Instructions to follow> Every entry below must be repeated exactly; skip the pictures.
= Beginning of Section =
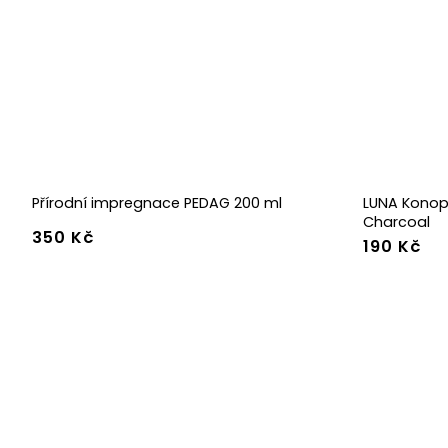
Přírodní impregnace PEDAG 200 ml
LUNA Konop
Charcoal
350 Kč
190 Kč
36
= End of Section =
Answer section>
Přírodní impregnace PEDAG 200 ml
LUNA Konop
Charcoal
350 Kč
190 Kč
36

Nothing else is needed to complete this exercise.